A $2bn tax break that would reduce net debt lowers the implied SpinCo price by about $1.00/share and the multiples get yet more attractive in this bullish scenario (5.5x EBITDA vs the current 6.25x implied at $5.40/share).
With more traditional public media assets I have often noticed a high free cash flow yield but at the same time very high leverage that otherwise eats up all the yield equity holders would hope to gain from in some way other than the indirect benefit of slowly reducing debt. In this case, however, one acquires some valuable ‘older’ media franchises for roughly ~18% free cash flow yield - but with surprisingly reasonable net leverage (2.7x). The reason, I suspect, is that the market is pricing in some arbitrage spread and/or tax discount, and those discounts are showing up in this analysis and making these assets look attractively priced both in absolute and relative terms. Put differently, it’s cheap because there is deal risk.
From a regulatory standpoint, the President has made public remarks against the (unrelated) Time Warner deal and in favor of the FOX/DIS deal. I’m not sure it matters that DIS will now become a controlling shareholder of Hulu, or that ownership of all the Marvel franchise characters will be reunified in this deal. It’s possible some issues could arise around ownership of Sky, but I am not a regulatory expert - and the Sky deal is not a pre-requisite for the Spin-off.
In conclusion, we have a high free cash flow yielding SpinCo with a complex hard catalyst comprised of two acqusitons and a Spin-off. The SpinCo may be even cheaper if we get a favorable tax adjustment. If you can get comfortable with the deal risk it looks like some high quality, large scale, traditional media assets are on sale.
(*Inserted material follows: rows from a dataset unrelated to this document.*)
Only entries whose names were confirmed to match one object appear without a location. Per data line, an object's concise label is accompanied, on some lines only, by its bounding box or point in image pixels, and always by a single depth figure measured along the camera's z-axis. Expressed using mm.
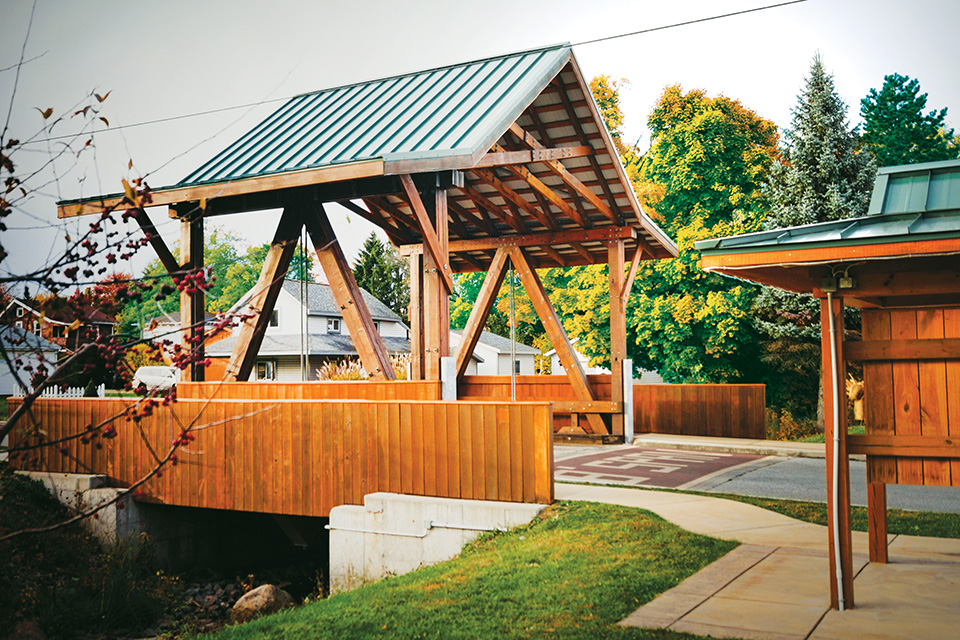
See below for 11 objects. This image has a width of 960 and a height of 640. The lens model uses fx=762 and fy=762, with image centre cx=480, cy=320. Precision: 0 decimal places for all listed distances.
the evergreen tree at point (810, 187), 20734
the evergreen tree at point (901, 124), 37000
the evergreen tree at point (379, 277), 50406
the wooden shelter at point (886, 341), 5086
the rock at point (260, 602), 8703
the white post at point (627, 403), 15742
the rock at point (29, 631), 7895
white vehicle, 31241
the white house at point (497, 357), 48469
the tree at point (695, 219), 23844
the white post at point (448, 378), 10734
I do not hold a position with the issuer such as employment, directorship, or consultancy.
I and/or others I advise do not hold a material investment in the issuer's securities.
Catalyst
The catalyst is the closure of the FOX/SKY and DIS/FOX deals, respectively, and the simultaneous spin-off of the Fox SpinCo - all set for the end of 2H18. Although DIS gives 12-18 months for closing the street estimates we’ve seen use a 2H18 estimate. The gating items are regulatory approval and shareholder votes at both DIS and FOX.